Passport bros advocate for traveling to countries in Asia and other countries within the Global South. Countries and regions that passport bros have advocated travel to include: Africa, Brazil, Colombia, Dominican Republic, Eastern Europe, Japan, Latin America, Philippines, Russia, and Thailand. Passport bros commonly stigmatize and warn against traveling to western countries, such as Canada, France, Germany, the United Kingdom, and the United States of America.

=====Colombia=====

Provenza and Parque Lleras are locales within the nightlife industry of Medellín, Colombia. These areas have insufficient legal and regulatory enforcement, including within its tourism industry, which contributes to illegal, exploitative treatment of women and children, and illegal uses of drugs. Within this existing domestic context, some passport bros have advocated for other passport bros to visit Medellín as a place for finding foreign women and sexual pleasure at comparatively affordable financial costs.

====In popular culture====

On July 19, 2023, American rapper Bas released his second single, Passport Bros, with American rapper J. Cole, which was part of Bas’ fourth studio album, We Only Talk About Real Shit When We're Fucked Up.

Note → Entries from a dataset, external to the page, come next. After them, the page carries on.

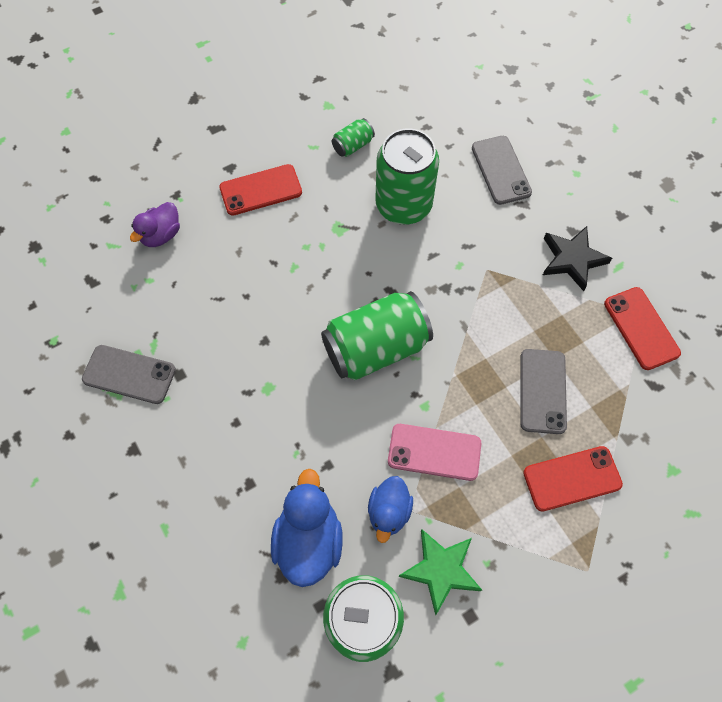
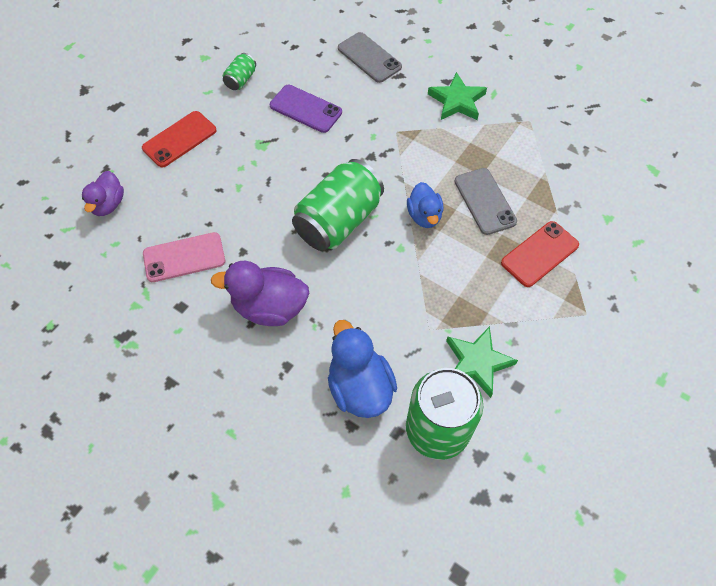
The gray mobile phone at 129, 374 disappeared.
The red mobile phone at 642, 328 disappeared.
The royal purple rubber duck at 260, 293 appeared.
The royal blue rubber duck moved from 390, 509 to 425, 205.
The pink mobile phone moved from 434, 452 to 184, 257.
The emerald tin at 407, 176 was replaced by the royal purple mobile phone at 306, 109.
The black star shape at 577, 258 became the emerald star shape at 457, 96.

====Data and statistics====

In 2023, the Passport bros hashtag had increased to more than 470 million views on TikTok. In 2026, Passport bro Reddit communities included over 200,000 members.

==Counterparts==

===Black Womanosphere===

A female counterpart to the Black Manosphere is the Black Womanosphere, or Black Femmosphere. African American women within the black womanosphere support heteropatriarchy. Consequently, the traditional gender role of Black women being a homemaker and men being providers is supported and advocated for. In particular, women within the black womanosphere advocate for and advise other women on how they can appeal to higher social status men, by means of advocating for exercise, submissiveness, and homemaking. In particular, there is a common view within the black womanosphere that higher social status men are inclined to be sexually and emotionally unfaithful. As a result of this shared skeptical and practical viewpoint, rather than advocacy for monogamy, there is also advocacy for women to focus on acquiring money from higher social status men. In similarity with passport bros, and partly driven by the misogynoir and criticism from African American men within the black manosphere, women in the black womanosphere also support interracial dating. In contrast to the black manosphere, the black womanosphere has a greater focus and emphasis on self-improvement and self-love rather than criticism of men.